[Items from a data source]
[Start of Attachment]

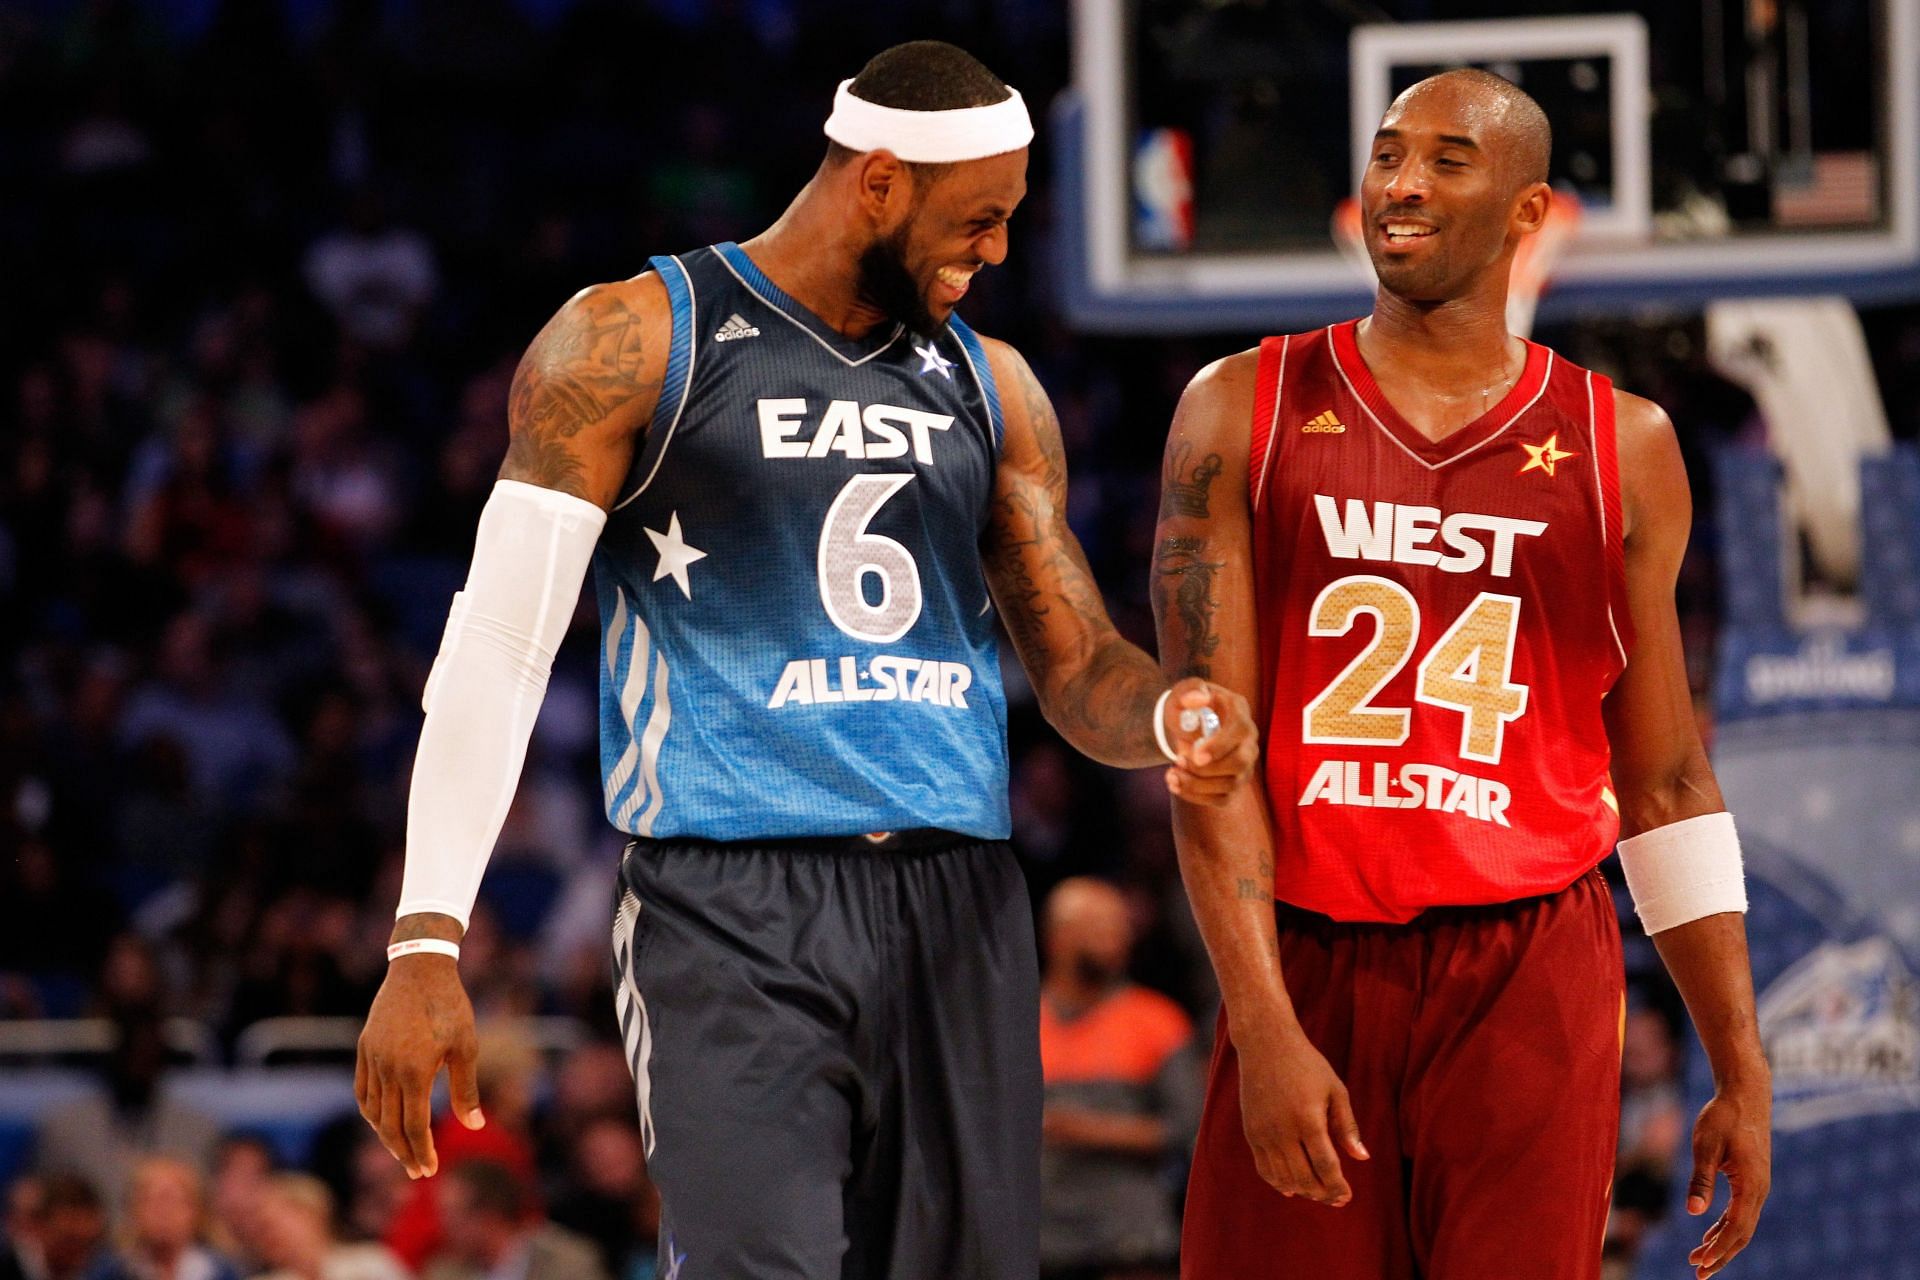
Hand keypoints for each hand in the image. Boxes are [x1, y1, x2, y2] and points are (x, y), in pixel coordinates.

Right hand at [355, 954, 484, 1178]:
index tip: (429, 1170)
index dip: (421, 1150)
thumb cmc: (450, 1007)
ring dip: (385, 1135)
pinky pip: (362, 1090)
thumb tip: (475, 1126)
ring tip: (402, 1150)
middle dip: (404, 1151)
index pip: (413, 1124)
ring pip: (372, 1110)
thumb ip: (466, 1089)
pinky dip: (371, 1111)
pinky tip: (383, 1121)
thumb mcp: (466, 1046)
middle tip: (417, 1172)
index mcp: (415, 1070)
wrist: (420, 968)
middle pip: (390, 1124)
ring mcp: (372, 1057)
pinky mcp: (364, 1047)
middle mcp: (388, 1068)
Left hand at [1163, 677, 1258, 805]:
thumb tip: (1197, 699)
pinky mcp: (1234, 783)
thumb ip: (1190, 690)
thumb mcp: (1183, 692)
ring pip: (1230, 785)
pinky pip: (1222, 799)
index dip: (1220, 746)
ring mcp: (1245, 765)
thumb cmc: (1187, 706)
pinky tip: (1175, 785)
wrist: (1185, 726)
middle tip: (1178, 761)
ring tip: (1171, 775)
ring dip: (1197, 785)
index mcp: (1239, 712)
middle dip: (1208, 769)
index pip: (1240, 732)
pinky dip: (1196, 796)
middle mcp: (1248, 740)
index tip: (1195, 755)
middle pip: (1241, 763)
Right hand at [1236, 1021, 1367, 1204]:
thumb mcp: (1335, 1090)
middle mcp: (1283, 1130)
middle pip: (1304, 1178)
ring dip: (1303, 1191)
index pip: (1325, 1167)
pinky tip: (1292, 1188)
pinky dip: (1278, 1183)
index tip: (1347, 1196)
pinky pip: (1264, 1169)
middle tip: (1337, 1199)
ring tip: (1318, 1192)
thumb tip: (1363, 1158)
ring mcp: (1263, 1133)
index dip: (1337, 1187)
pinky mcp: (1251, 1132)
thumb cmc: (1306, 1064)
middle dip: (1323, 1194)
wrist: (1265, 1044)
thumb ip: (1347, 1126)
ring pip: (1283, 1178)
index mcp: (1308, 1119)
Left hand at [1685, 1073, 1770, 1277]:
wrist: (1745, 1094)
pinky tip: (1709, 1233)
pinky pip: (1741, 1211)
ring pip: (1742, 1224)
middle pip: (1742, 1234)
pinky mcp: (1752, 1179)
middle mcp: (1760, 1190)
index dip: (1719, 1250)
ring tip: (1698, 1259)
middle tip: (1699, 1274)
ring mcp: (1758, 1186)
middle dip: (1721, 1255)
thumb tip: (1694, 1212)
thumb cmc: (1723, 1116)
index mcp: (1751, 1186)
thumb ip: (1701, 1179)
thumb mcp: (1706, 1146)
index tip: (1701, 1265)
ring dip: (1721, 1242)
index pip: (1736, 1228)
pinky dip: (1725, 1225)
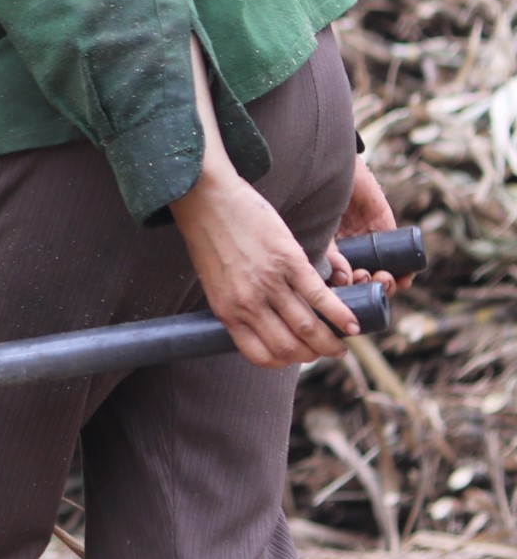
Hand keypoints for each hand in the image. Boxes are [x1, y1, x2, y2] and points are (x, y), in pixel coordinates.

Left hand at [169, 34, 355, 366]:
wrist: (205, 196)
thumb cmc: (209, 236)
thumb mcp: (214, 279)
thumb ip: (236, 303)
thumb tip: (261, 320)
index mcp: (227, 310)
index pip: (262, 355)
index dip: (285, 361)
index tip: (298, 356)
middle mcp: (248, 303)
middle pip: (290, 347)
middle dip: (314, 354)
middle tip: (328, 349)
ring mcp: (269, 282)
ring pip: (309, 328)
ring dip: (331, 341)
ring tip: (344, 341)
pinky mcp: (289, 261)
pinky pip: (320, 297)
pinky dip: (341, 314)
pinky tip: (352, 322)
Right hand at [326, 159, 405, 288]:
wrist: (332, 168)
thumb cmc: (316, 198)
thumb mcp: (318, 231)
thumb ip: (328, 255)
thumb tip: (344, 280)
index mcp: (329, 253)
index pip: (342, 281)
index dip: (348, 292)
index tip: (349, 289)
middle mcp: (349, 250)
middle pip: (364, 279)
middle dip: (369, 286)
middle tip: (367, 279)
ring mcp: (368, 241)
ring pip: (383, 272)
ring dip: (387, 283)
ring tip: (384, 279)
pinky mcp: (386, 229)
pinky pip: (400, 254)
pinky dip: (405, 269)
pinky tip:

[End of Attachment]

• **What to work on**
Exact copy, no pictures: write out all the records above.

• **Answer to this task**
Hand keypoints for each hand in the image. Boxes are [x1, y1, x2, y2] and points are (x, y), in pixel coordinates.

Right hand at [355, 954, 484, 1178]:
index tip: (429, 1170)
index dip: (421, 1150)
thumb cmc: (450, 1007)
ring dip: (385, 1135)
pinky pip: (362, 1090)
thumb tip: (475, 1126)
ring tip: (402, 1150)
middle dip: (404, 1151)
index pip: (413, 1124)
ring pip: (372, 1110)
thumb ip: (466, 1089)
pinky dip: (371, 1111)
pinky tip: (383, 1121)
thumb mcp: (466, 1046)
middle tip: (417, 1172)
index mcp: (415, 1070)
wrist: (420, 968)
middle pip: (390, 1124)
ring mcp: (372, 1057)
pinky mcp: (364, 1047)
middle mcp: (388, 1068)
Left hand at [1163, 677, 1258, 805]:
thumb tip: (1197, 699)
pinky mcp: (1234, 783)
thumb ip: (1190, 690)
thumb mcp: (1183, 692)
ring pip: (1230, 785)
pinky pip: (1222, 799)
index dip: (1220, 746)
ring mcp: (1245, 765)
thumb cmc: (1187, 706)
pinky tip: (1175, 785)
wrist: (1185, 726)
middle tip: (1178, 761)
ring tip: (1171, 775)
ring dip: (1197, 785)
index mcp: (1239, 712)
middle dip: (1208, 769)
index pip: (1240, 732)
pinky dip: (1196, 796)
middle mcp: (1248, 740)
index tip: (1195, 755)
middle pip: (1241, 763)
Right hand at [1236, 1021, 1367, 1204]:
thumb mcp: (1335, 1090)
middle mcp: (1283, 1130)
middle pip: (1304, 1178)
ring dip: (1303, 1191)
index pip: (1325, 1167)
pinky tip: (1292, 1188)
pinky dip: (1278, 1183)
index tip: (1347, 1196)
pinky pip: (1264, 1169)
middle tip: (1337, 1199)
ring tip: (1318, 1192)
thumb tip: (1363, 1158)
ring mcp: (1263, 1133)
index dip: (1337, 1187)
pinky mcp: (1251, 1132)
thumb cmc: (1306, 1064)
middle dip: (1323, 1194)
wrist: (1265, 1044)
thumb ip: (1347, 1126)
ring pip: (1283, 1178)
index mcp: (1308, 1119)
Left hand at [1685, 1073, 1770, 1277]:
wrist: (1745, 1094)
pinky tip: (1709, 1233)
pinky pip: (1741, 1211)
ring pip: (1742, 1224)
middle pip: (1742, 1234)
pinky mcp: (1752, 1179)
middle mcp: (1760, 1190)
index dip: (1719, 1250)
ring tip: (1698, 1259)
middle tip: (1699, 1274)
ring mcp: (1758, 1186)
middle dip: (1721, 1255)
thumb tip: (1694, 1212)
thumb cmc: (1723, 1116)
index mcp: (1751, 1186)
thumb ip: (1701, 1179)
thumb mcp: (1706, 1146)
index tip: (1701, 1265)
ring dip: (1721, 1242)
index pip: (1736, 1228)
pinky dip: (1725, 1225)
Hand keypoints for each hand in the image. Boxes are [x1, y1, x2, y2] and points are (x, y), in pixel coordinates.

Left hand at [169, 34, 355, 366]:
wrist: (205, 196)
thumb cmc: (209, 236)
thumb mcp: (214, 279)
thumb ip: (236, 303)
thumb tip: (261, 320)
index mcp: (227, 310)
index pip: (262, 355)
index dip: (285, 361)
index tip: (298, 356)
middle mcp: (248, 303)
middle pip: (290, 347)
middle dip: (314, 354)
middle tip: (328, 349)
ring mcp: (269, 282)
ring pip: (309, 328)
ring dip: (331, 341)
ring tip: (344, 341)
pinky mcp: (289, 261)
pinky pip: (320, 297)
pinky dip: (341, 314)
pinky tip: (352, 322)
Right hand at [326, 159, 405, 288]:
wrist: (332, 168)
thumb cmc: (316, 198)
thumb mcp: (318, 231)
thumb ip: (328, 255)
thumb tip: (344, 280)
index mcp: (329, 253)
index pip: (342, 281)
index dip: (348, 292)
index tip: (349, 289)
middle mcp: (349, 250)
middle pip: (364, 279)
middle dip: (369, 286)
middle tip: (367, 279)
ring mcp: (368, 241)
ring pip: (383, 272)
ring dip: (387, 283)
ring tip: (384, 279)
pinky mcp: (386, 229)
pinky pip: (400, 254)
pinky dip: (405, 269)
pinky tip:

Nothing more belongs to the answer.